From the line containing "info@games-network.co.uk" down to the last line of the records below, copy every line exactly. Leave out everything before it.

[[ INPUT FOR THIS TASK, beginning ]]

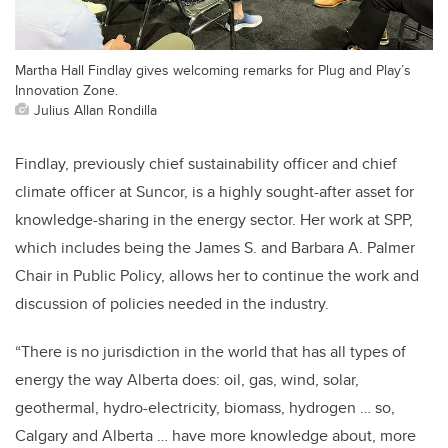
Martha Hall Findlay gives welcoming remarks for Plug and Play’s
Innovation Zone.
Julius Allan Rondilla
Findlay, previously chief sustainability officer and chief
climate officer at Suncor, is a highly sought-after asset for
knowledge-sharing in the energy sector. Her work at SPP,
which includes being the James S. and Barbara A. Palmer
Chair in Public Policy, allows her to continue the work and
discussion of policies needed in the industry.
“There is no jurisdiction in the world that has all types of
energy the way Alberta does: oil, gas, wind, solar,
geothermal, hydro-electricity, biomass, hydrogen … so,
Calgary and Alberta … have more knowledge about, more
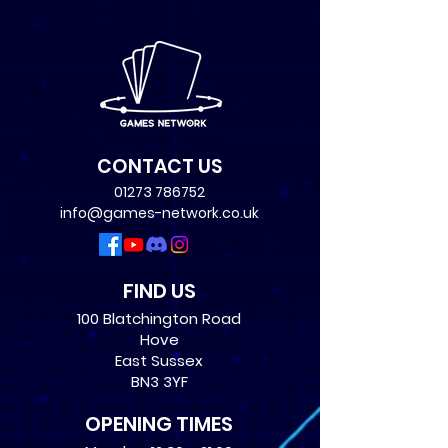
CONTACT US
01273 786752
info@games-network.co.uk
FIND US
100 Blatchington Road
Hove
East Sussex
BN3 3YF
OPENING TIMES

[[ INPUT FOR THIS TASK, end ]]

### EXPECTED OUTPUT:
info@games-network.co.uk
FIND US
100 Blatchington Road
Hove
East Sussex
BN3 3YF
OPENING TIMES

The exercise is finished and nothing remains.